## The exercise
Rewrite everything from the line containing "Rendered at 1654 by 931 pixels." down to the line containing "878, 1654, 931]", replacing "bounding box" with "enclosing rectangle" and leaving all else unchanged.

## Data for this task
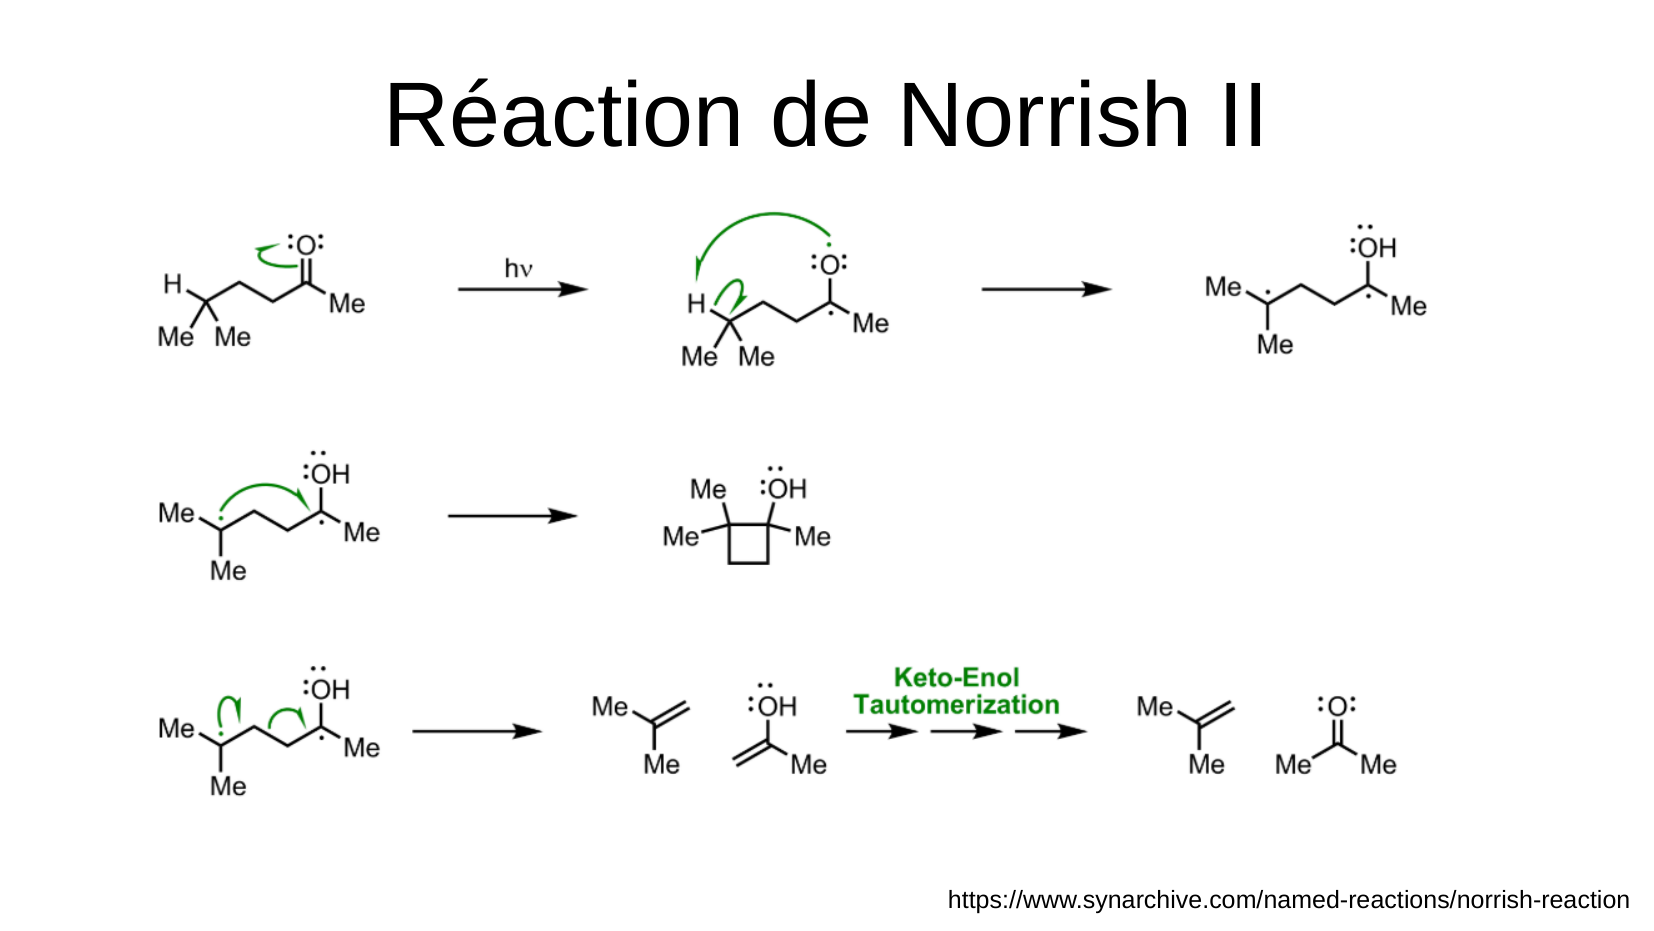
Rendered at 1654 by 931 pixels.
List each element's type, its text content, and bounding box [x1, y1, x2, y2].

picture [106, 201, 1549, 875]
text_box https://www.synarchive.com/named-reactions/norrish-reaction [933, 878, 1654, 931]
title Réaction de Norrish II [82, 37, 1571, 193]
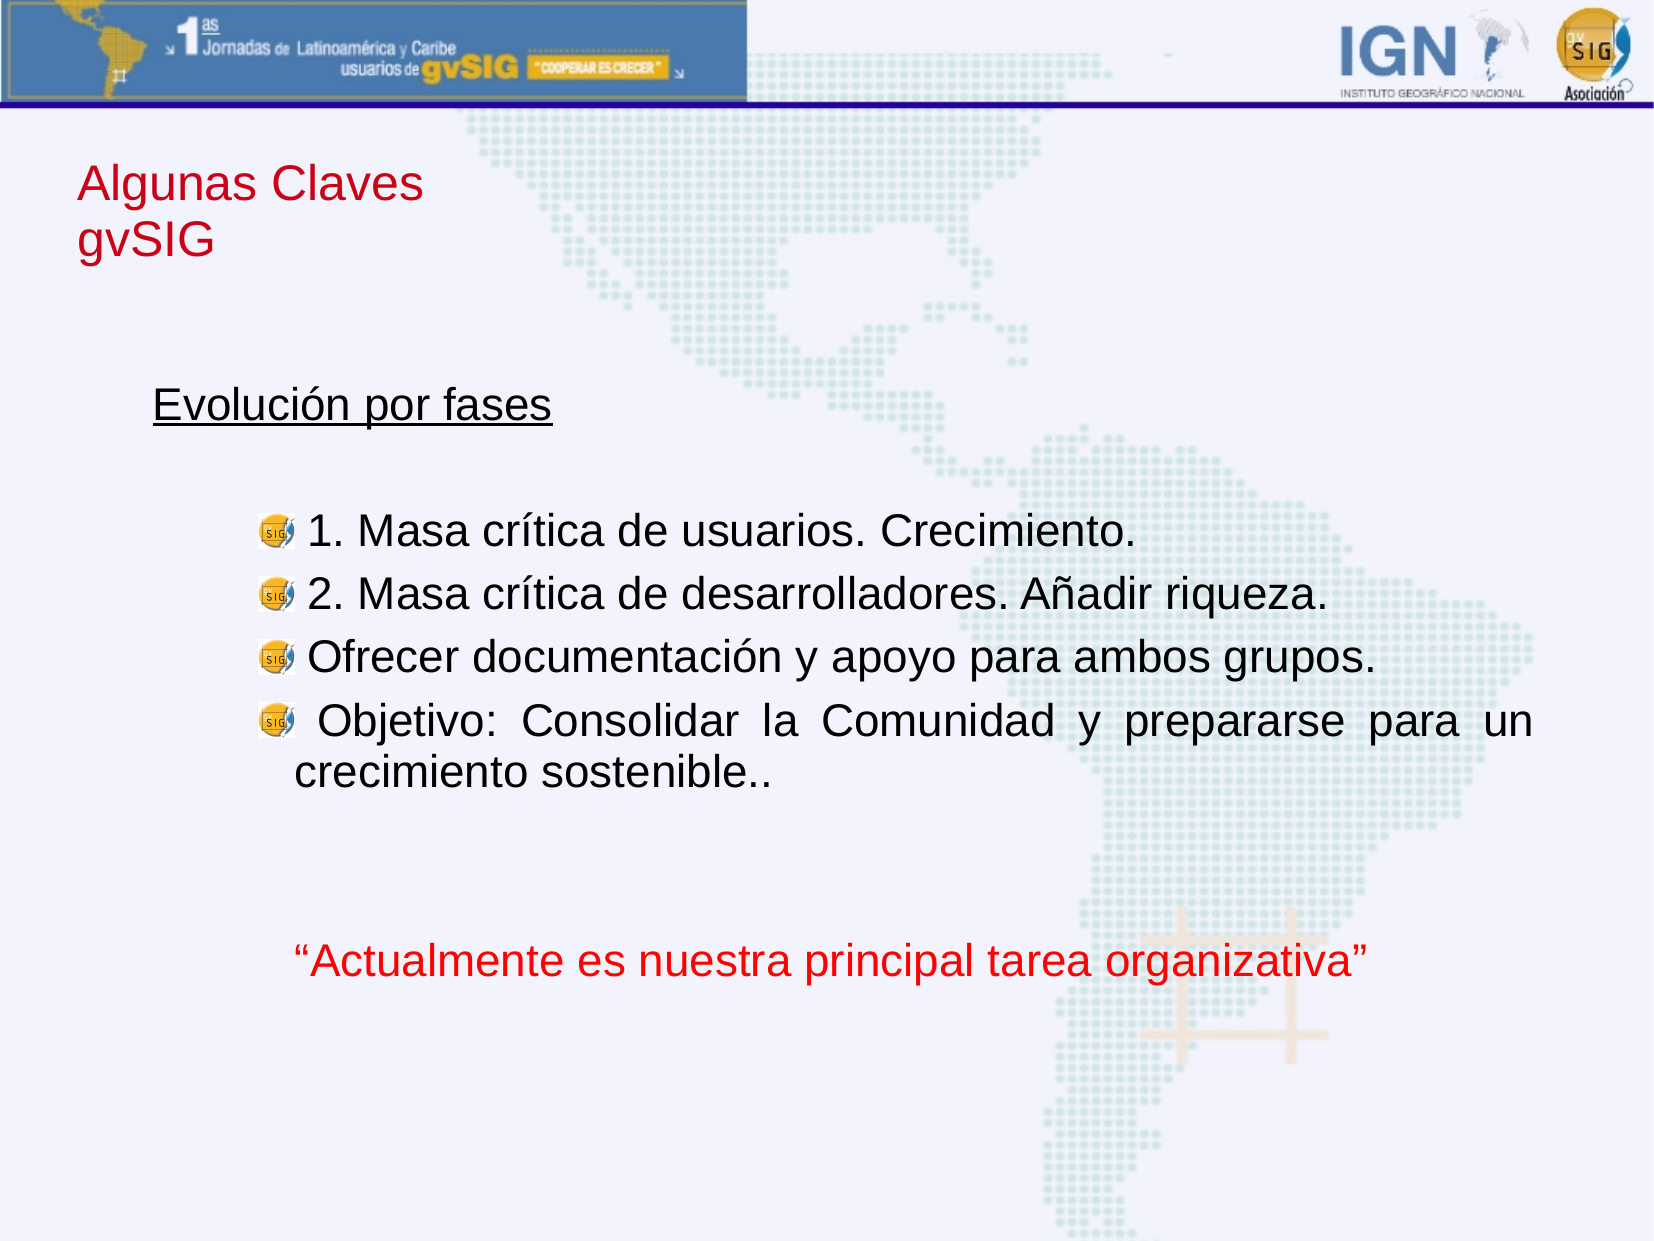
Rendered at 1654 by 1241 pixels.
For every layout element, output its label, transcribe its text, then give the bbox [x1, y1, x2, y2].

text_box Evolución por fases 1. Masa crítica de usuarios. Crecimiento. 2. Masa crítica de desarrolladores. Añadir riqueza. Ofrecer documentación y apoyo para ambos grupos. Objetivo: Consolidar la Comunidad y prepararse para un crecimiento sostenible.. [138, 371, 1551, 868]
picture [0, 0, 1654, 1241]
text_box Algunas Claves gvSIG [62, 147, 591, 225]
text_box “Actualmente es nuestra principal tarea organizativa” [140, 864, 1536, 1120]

--

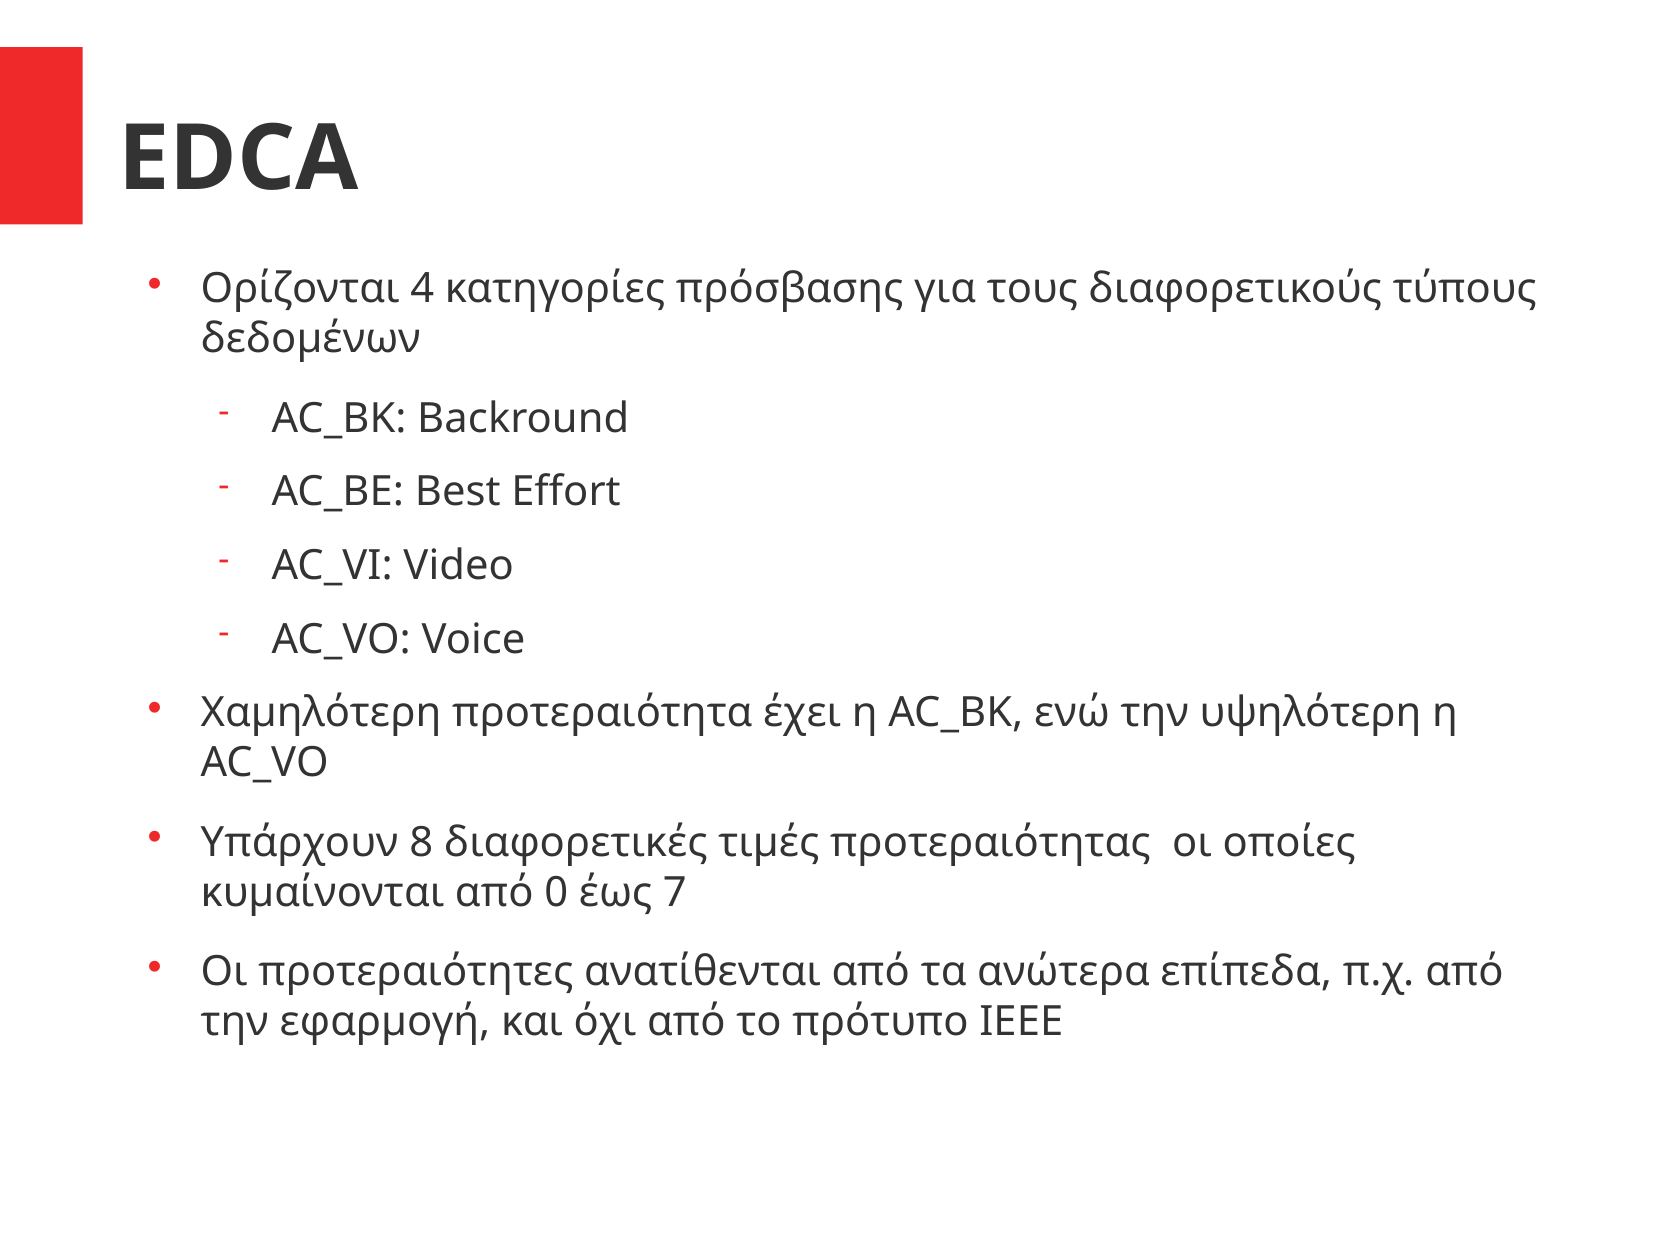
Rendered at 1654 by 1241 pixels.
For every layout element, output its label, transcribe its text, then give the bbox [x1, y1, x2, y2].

## Result below
Rendered at 1654 by 931 pixels.
List each element's type, its text content, and enclosing rectangle [x1, y1, x2, y2].

picture [106, 201, 1549, 875]
text_box https://www.synarchive.com/named-reactions/norrish-reaction [933, 878, 1654, 931]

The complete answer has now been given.